We’re playing games designed for a tabletop in another medium. We’re adapting.

…but what if there were RPGs designed specifically for such a medium? RPGs designed to be played by people online who aren’t all in the same location? I’m not talking about MMORPGs. I’m talking about something analogous to a tabletop RPG. Something flexible. What would such an RPG look like?

I think we could fairly safely assume that it wouldn’t have dice. If it has a randomizer at all, there’d be no reason to limit it to the number of choices governed by the size of physical dice.

That’s a fairly trivial difference, though, all things considered. I think an online-play rpg could be a very different sort of game.

What do you think such a game would look like?



7 Responses

  1. Less rolling, more narrative (both player and GM), easier start-up &/or replacement characters, more episodic play…essentially what we have seen the OS folks do both before and after Google+

  2. Interesting, an RPG geared towards online play.

    I have to say our online games, as of now using the virtual tabletope of MyRPG, almost replicates the feel of a game in person.

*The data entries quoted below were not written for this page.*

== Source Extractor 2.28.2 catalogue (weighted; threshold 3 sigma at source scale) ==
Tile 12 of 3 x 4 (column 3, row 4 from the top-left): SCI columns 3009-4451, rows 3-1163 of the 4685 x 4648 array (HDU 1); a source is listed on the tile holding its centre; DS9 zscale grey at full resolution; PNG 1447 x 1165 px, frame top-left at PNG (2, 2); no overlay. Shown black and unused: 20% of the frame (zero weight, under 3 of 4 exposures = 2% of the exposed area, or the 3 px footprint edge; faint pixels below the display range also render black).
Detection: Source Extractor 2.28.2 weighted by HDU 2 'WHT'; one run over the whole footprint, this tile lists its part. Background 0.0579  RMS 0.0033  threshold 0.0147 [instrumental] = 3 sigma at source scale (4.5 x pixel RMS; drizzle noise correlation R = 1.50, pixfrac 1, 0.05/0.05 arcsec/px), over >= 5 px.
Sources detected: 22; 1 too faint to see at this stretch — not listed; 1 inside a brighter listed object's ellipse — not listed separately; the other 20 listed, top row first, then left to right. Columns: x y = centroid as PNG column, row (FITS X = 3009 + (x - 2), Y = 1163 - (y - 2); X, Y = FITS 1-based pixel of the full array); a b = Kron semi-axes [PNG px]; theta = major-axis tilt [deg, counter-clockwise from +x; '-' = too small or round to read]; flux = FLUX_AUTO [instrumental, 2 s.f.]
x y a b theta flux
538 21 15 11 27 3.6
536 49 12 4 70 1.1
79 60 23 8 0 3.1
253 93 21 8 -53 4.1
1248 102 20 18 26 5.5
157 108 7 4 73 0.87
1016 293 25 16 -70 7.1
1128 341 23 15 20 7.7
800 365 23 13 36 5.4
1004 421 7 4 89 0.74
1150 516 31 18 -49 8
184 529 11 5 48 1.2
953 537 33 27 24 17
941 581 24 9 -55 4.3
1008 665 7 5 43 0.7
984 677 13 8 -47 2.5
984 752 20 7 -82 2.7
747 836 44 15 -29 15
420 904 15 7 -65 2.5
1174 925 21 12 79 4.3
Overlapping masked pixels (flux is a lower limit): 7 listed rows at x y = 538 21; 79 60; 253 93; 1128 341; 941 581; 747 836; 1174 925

We can all see the rolls, we know who might be afk goofing off or web-surfing when their turn comes, and there's still all the joking and banter I'm accustomed to in an actual in-person game using the game chat.

    Ours is a more combat-oriented game, given our 2-3 hour play time, with most story elements being posted on a game message board to fill in details.

    Considering the question, "A game designed for web based play," might be better phrased as; "Which games are best for web-based play?"

    We use D&D 3.5 with Microlite20 currently for fantasy and post-apocalytic games and they roll right along just fine with our choice of virtual table-top (VTT).

    That said, I would really like to run a more narrative game, such as In a Wicked Age or Dungeon World, but I don't feel that this type of game would work well web-based. Sure there are plenty of VOIP's that can be used, Skype, Ventrilo, etc. but it just seems to me that there's too much talk involved with a narrative based game.

    So, imho, a run-of-the-mill RPG can be played web-based easy enough using one of the myriad of VTT's available but a narrative type of game made for web-based play would be something special.

  3. The web is good at matchmaking between people who don't know each other, and being a referee for competitive games (like Magic Online). So: D&D where the monsters are run tactically by teams of real people.

  4. Crose87420 – I asked it the way I did for a reason. I'm not looking for what current games work in that context. I'm wondering what nonexistent games that were developed specifically for that context would look like.

    Imagine if RPGs didn't exist, and they were created today with the assumption that they'd be played online. What would they look like?

  5. They'd probably be designed around the limitations of the medium.

    Time is always the worst of the bunch in online play. Waiting for people to type up responses eats minutes. So there would be a strong focus on saving time in the mechanics. This probably means tightly focused games that abstract lots of time-intensive activities. However, since you're at a computer, you've also got a lot of processing power.

    So the "core mechanic" of such games would probably be hideous complex algorithms based on sigmoid function (to naturally limit how much you could game the algorithm) based on both natural attributes and gear. The software would read the character sheets as data sets, with the GM plugging in situational variables.

    In most games, it would take three or more results from the algorithm to end a contest, giving the players both feedback on how they're doing and decision points that would allow them to adjust their tactics. But basically, an entire round of combat would be everyone declaring their actions, the GM plugging in that data, and a micro-second of processing for the results. Quick, but complex. If the game slowed down at all at this point, it would be from the players hashing out their strategy.